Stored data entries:
....

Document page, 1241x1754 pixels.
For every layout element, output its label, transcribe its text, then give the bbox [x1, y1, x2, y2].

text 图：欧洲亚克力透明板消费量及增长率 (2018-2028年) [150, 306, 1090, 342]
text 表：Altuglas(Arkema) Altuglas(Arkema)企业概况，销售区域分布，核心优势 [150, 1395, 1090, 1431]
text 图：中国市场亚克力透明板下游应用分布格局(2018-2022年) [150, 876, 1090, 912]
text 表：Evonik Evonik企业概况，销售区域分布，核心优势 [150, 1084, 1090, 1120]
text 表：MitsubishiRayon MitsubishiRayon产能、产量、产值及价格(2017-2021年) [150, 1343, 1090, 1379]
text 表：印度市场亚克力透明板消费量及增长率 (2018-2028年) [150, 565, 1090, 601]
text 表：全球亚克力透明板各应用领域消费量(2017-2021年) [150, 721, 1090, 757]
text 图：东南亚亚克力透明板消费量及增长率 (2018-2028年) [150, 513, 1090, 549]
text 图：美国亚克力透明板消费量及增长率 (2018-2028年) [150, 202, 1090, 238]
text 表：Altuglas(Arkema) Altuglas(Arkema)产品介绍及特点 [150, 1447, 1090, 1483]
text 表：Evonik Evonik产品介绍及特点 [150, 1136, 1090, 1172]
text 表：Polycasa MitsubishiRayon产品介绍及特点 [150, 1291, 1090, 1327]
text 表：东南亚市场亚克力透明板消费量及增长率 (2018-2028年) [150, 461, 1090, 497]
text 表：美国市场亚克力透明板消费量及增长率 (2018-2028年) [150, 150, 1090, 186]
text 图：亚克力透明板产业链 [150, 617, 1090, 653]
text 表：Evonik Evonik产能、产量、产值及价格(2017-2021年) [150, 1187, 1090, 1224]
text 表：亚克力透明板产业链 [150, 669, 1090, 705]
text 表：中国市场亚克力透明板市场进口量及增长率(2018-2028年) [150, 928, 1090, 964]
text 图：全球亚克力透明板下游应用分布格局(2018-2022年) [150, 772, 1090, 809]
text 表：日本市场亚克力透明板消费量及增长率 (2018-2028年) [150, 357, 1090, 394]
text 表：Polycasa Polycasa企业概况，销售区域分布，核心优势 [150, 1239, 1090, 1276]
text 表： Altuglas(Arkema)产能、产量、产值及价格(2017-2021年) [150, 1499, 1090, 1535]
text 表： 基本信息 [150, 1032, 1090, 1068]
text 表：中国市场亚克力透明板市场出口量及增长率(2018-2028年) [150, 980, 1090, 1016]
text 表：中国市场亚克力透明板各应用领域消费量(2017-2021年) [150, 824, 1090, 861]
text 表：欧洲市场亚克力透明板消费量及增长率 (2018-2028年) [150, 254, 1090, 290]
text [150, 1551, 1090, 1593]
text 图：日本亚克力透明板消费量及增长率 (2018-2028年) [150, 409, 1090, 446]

....

__What is being asked__: Filter the lines above, keeping and copying those that contain "Altuglas".

__Solution to this task__:
text 表：Altuglas(Arkema) Altuglas(Arkema)企业概况，销售区域分布，核心优势 [150, 1395, 1090, 1431]
text 表：Altuglas(Arkema) Altuglas(Arkema)产品介绍及特点 [150, 1447, 1090, 1483]
text 表： Altuglas(Arkema)产能、产量、产值及价格(2017-2021年) [150, 1499, 1090, 1535]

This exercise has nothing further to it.